In 1969, psychiatrist Elisabeth Kubler-Ross developed the Five Stages of Grief, based on the five emotions people experience during the grieving process. 228 days ago, Alabama, on a late touchdown, defeated Auburn 27-24.
That brutal loss, coupled with Alabama’s subsequent CFP run sits on the mind, heart and nerve of many of the Auburn Tigers faithful. Yet, through all of that, the grieving process needs to end and that game needs to evaporate from the minds of millions. Granted, the ceaseless ribbing from Tide fans will continue to annoy, but that loss should not define this or following seasons. Let’s focus on three emotions.
Yes, fourth-and-31 should end the game. Everyone knew that the Tide needed a touchdown to take the lead. However, some of the anger remains a bit misplaced.
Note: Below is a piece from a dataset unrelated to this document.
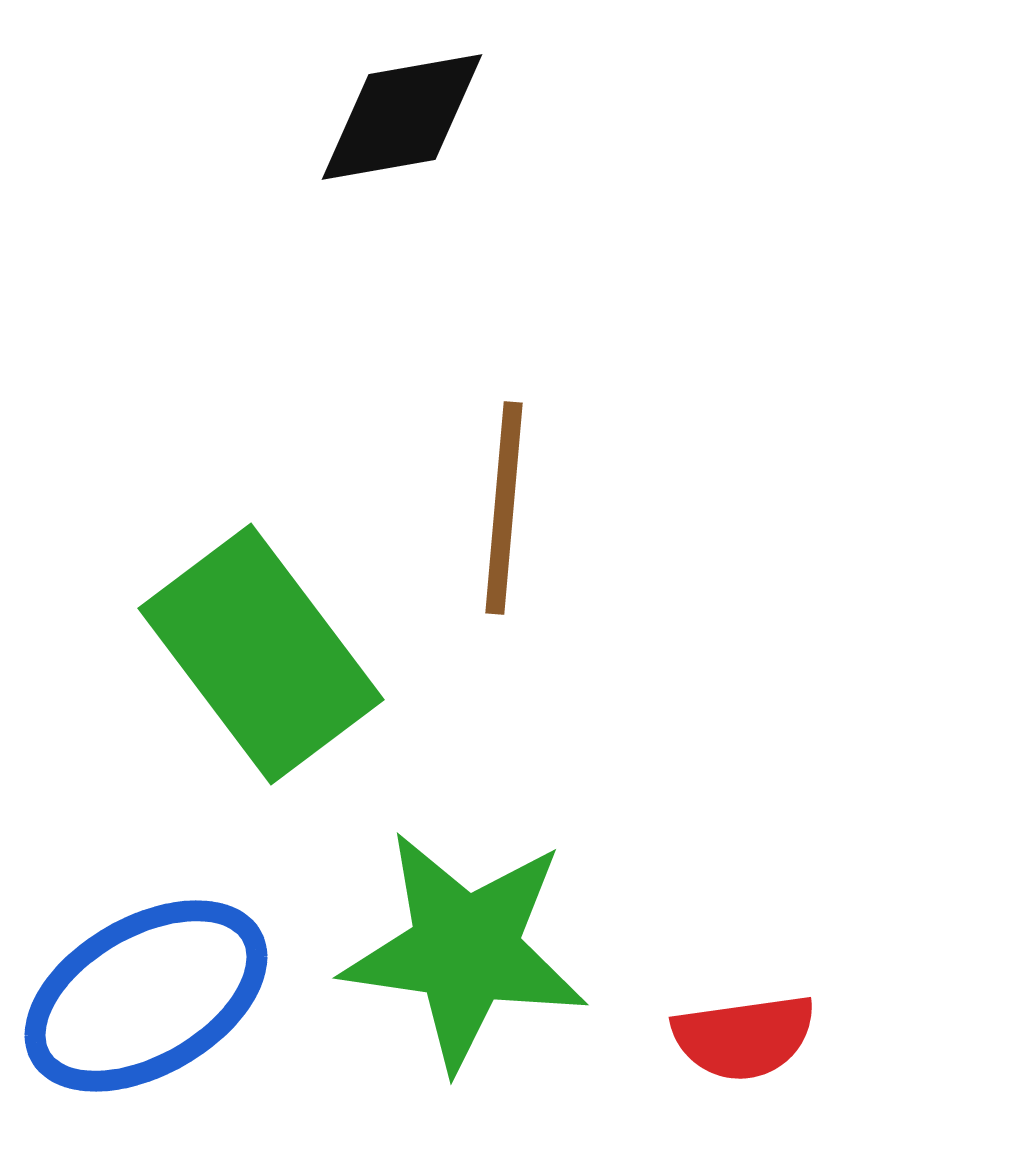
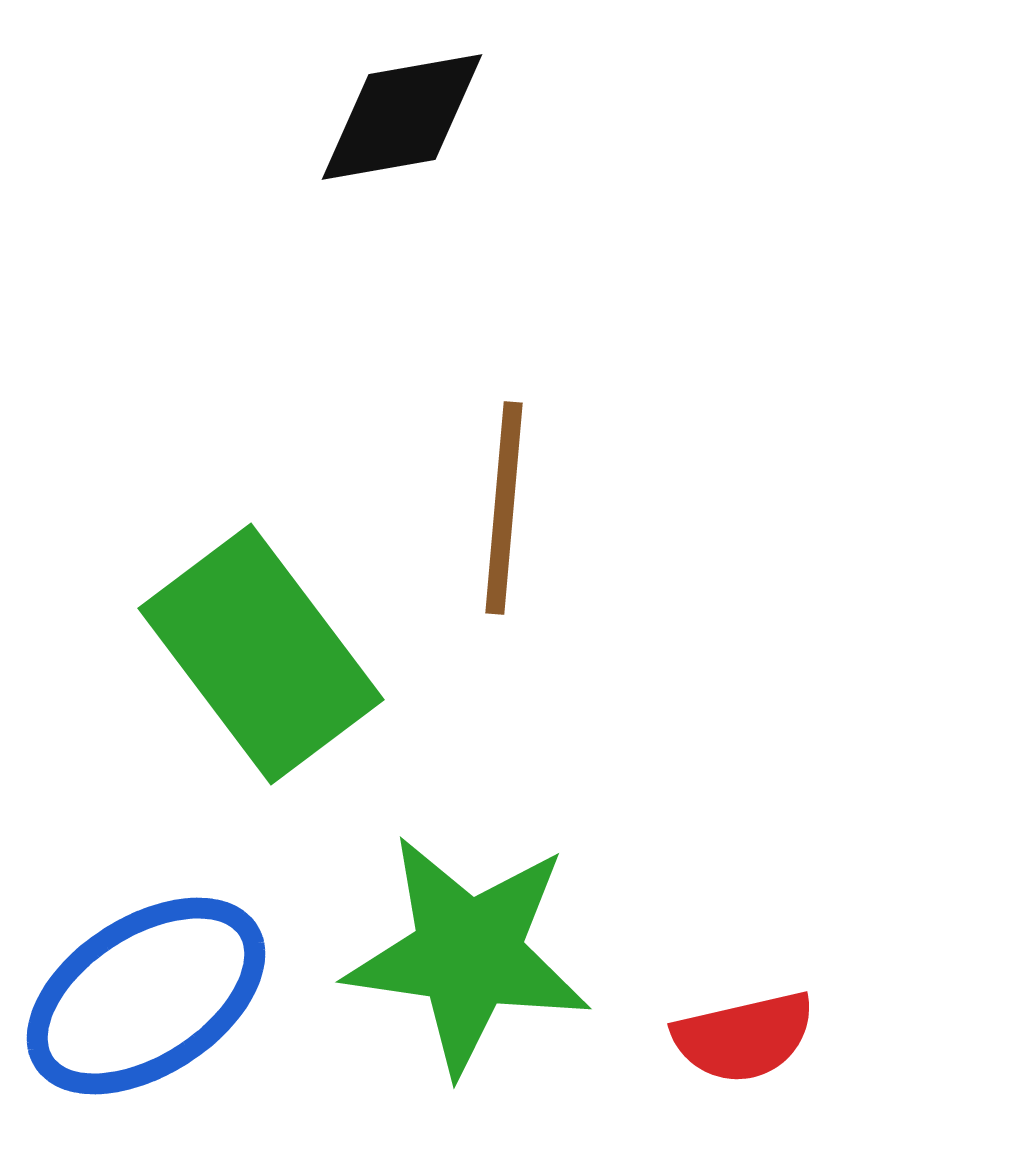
green star: moved 3 px right, 4 px down
blue ellipse: rotated 3 degrees counterclockwise
red semicircle: rotated 5 degrees counterclockwise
While the secondary inexplicably allowed Isaiah Bond to wriggle away while Jalen Milroe built a cottage with the time he enjoyed in the pocket, the offense needs this vitriol.
For eight minutes and eighteen seconds, the Tigers drove seventy-two yards to the Alabama four-yard-line. Hugh Freeze decided to settle for a field goal when a touchdown probably ices the game. If Alabama still scores, the score knots at twenty-seven.
Then, Auburn receives the ensuing kickoff, kneels and takes its chances to overtime. Playing too tight on offense cost Auburn that day. Too many want to focus on the defensive failure, but the offense’s reluctance to take risk ultimately cost the team that game.